(Stored data)
═══
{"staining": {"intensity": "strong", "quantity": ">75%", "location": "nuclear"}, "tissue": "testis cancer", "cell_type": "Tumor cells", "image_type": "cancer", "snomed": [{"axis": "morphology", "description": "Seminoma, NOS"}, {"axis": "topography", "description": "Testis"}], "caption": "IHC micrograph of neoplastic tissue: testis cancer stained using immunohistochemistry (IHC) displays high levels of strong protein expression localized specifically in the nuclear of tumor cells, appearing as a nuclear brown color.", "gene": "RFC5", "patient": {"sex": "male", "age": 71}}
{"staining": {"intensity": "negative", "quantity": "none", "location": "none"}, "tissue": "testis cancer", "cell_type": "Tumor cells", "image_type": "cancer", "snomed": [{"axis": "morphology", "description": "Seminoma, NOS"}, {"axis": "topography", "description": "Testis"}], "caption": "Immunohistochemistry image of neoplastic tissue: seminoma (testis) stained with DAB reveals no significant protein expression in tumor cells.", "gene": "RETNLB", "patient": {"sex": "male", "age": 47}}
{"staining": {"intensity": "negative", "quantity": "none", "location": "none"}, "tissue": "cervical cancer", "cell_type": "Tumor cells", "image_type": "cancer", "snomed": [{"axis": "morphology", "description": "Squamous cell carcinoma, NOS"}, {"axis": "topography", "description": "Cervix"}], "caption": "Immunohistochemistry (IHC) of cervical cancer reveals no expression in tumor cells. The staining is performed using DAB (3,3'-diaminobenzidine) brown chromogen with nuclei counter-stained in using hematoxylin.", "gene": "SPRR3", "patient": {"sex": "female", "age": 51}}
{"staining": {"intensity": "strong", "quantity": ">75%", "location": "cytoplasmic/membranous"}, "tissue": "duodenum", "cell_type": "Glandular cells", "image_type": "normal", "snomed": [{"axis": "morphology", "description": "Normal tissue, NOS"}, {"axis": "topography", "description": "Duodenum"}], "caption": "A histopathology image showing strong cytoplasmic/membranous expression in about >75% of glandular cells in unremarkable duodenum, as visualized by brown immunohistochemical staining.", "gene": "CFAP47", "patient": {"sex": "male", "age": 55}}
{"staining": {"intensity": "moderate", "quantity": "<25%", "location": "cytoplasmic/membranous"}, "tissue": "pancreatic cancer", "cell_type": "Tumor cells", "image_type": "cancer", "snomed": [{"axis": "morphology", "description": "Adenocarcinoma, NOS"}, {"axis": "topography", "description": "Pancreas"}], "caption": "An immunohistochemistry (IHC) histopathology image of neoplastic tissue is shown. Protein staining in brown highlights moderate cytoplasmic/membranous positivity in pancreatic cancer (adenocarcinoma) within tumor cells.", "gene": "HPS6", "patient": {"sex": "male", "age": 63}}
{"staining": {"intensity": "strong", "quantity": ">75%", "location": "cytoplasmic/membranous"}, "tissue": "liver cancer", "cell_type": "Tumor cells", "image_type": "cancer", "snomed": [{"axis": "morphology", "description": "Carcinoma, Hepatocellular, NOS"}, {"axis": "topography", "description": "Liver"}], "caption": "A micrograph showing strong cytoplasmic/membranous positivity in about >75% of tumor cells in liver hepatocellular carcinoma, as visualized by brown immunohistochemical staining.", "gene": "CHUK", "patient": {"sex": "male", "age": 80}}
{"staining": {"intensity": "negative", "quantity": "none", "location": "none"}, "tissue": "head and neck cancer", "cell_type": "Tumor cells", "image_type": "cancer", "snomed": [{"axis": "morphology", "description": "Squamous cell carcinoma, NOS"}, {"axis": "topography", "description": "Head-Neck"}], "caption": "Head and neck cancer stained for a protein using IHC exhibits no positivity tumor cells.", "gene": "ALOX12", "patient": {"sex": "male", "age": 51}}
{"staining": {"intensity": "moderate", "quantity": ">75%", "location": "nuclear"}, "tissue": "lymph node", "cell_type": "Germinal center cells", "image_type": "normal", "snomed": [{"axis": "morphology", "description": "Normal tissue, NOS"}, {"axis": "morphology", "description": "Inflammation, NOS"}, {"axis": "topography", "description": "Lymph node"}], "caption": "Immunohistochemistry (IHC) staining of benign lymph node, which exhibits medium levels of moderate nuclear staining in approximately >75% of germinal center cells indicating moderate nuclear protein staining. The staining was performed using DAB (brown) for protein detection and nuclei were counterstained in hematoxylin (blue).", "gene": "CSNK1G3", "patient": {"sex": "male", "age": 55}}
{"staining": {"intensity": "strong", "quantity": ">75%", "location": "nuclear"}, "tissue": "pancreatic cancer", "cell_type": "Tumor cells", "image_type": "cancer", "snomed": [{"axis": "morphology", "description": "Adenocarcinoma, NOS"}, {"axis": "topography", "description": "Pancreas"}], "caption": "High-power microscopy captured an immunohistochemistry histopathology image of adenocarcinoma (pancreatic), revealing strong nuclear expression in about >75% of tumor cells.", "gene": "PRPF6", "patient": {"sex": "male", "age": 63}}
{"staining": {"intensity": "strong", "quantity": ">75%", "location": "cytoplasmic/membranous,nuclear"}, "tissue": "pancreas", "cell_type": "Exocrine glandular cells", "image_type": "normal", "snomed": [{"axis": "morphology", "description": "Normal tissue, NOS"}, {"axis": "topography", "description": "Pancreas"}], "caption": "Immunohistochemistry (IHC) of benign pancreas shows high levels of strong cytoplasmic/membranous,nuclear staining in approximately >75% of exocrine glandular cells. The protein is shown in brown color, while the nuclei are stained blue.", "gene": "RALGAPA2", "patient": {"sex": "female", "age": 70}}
═══
• TASK OBJECTIVE
Nothing in the data above should change. Please copy it all.

• RESPONSE BELOW
{"staining": {"intensity": "strong", "quantity": ">75%", "location": "nuclear"}, "tissue": "testis cancer", "cell_type": "Tumor cells", "image_type": "cancer", "snomed": [{"axis": "morphology", "description": "Seminoma, NOS"}, {"axis": "topography", "description": "Testis"}], "caption": "IHC micrograph of neoplastic tissue: testis cancer stained using immunohistochemistry (IHC) displays high levels of strong protein expression localized specifically in the nuclear of tumor cells, appearing as a nuclear brown color.", "gene": "RFC5", "patient": {"sex": "male", "age": 71}}
{"staining": {"intensity": "negative", "quantity": "none", "location": "none"}, "tissue": "testis cancer", "cell_type": "Tumor cells", "image_type": "cancer", "snomed": [{"axis": "morphology", "description": "Seminoma, NOS"}, {"axis": "topography", "description": "Testis"}], "caption": "Immunohistochemistry image of neoplastic tissue: seminoma (testis) stained with DAB reveals no significant protein expression in tumor cells.", "gene": "RETNLB", "patient": {"sex": "male", "age": 47}}
{"staining": {"intensity": "negative", "quantity": "none", "location": "none"}, "tissue": "cervical cancer", "cell_type": "Tumor cells", "image_type": "cancer", "snomed": [{"axis": "morphology", "description": "Squamous cell carcinoma, NOS"}, {"axis": "topography", "description": "Cervix"}], "caption": "Immunohistochemistry (IHC) of cervical cancer reveals no expression in tumor cells. The staining is performed using DAB (3,3'-diaminobenzidine) brown chromogen with nuclei counter-stained in using hematoxylin.", "gene": "SPRR3", "patient": {"sex": "female", "age": 51}}
{"staining": {"intensity": "strong", "quantity": ">75%", "location": "cytoplasmic/membranous"}, "tissue": "duodenum", "cell_type": "Glandular cells", "image_type": "normal", "snomed": [{"axis": "morphology", "description": "Normal tissue, NOS"}, {"axis": "topography", "description": "Duodenum"}], "caption": "A histopathology image showing strong cytoplasmic/membranous expression in about >75% of glandular cells in unremarkable duodenum, as visualized by brown immunohistochemical staining.", "gene": "CFAP47", "patient": {"sex": "male", "age": 55}}
{"staining": {"intensity": "moderate", "quantity": "<25%", "location": "cytoplasmic/membranous"}, "tissue": "pancreatic cancer", "cell_type": "Tumor cells", "image_type": "cancer", "snomed": [{"axis": "morphology", "description": "Adenocarcinoma, NOS"}, {"axis": "topography", "description": "Pancreas"}], "caption": "An immunohistochemistry (IHC) histopathology image of neoplastic tissue is shown. Protein staining in brown highlights moderate cytoplasmic/membranous positivity in pancreatic cancer (adenocarcinoma) within tumor cells.", "gene": "HPS6", "patient": {"sex": "male", "age": 63}}
{"staining": {"intensity": "strong", "quantity": ">75%", "location": "cytoplasmic/membranous"}, "tissue": "liver cancer", "cell_type": "Tumor cells", "image_type": "cancer", "snomed": [{"axis": "morphology", "description": "Carcinoma, Hepatocellular, NOS"}, {"axis": "topography", "description": "Liver"}], "caption": "A micrograph showing strong cytoplasmic/membranous positivity in about >75% of tumor cells in liver hepatocellular carcinoma, as visualized by brown immunohistochemical staining.", "gene": "CHUK", "patient": {"sex": "male", "age": 80}}
{"staining": {"intensity": "negative", "quantity": "none", "location": "none"}, "tissue": "head and neck cancer", "cell_type": "Tumor cells", "image_type": "cancer", "snomed": [{"axis": "morphology", "description": "Squamous cell carcinoma, NOS"}, {"axis": "topography", "description": "Head-Neck"}], "caption": "Head and neck cancer stained for a protein using IHC exhibits no positivity tumor cells.", "gene": "ALOX12", "patient": {"sex": "male", "age": 51}}
{"staining": {"intensity": "moderate", "quantity": ">75%", "location": "nuclear"}, "tissue": "lymph node", "cell_type": "Germinal center cells", "image_type": "normal", "snomed": [{"axis": "morphology", "description": "Normal tissue, NOS"}, {"axis": "morphology", "description": "Inflammation, NOS"}, {"axis": "topography", "description": "Lymph node"}], "caption": "Immunohistochemistry (IHC) staining of benign lymph node, which exhibits medium levels of moderate nuclear staining in approximately >75% of germinal center cells indicating moderate nuclear protein staining. The staining was performed using DAB (brown) for protein detection and nuclei were counterstained in hematoxylin (blue).", "gene": "CSNK1G3", "patient": {"sex": "male", "age": 55}}
{"staining": {"intensity": "strong", "quantity": ">75%", "location": "nuclear"}, "tissue": "pancreatic cancer", "cell_type": "Tumor cells", "image_type": "cancer", "snomed": [{"axis": "morphology", "description": "Adenocarcinoma, NOS"}, {"axis": "topography", "description": "Pancreas"}], "caption": "High-power microscopy captured an immunohistochemistry histopathology image of adenocarcinoma (pancreatic), revealing strong nuclear expression in about >75% of tumor cells.", "gene": "PRPF6", "patient": {"sex": "male", "age": 63}}
{"staining": {"intensity": "strong", "quantity": ">75%", "location": "cytoplasmic/membranous,nuclear"}, "tissue": "pancreas", "cell_type": "Exocrine glandular cells", "image_type": "normal", "snomed": [{"axis": "morphology", "description": "Normal tissue, NOS"}, {"axis": "topography", "description": "Pancreas"}], "caption": "Immunohistochemistry (IHC) of benign pancreas shows high levels of strong cytoplasmic/membranous,nuclear staining in approximately >75% of exocrine glandular cells. The protein is shown in brown color, while the nuclei are stained blue.", "gene": "RALGAPA2", "patient": {"sex": "female", "age": 70}}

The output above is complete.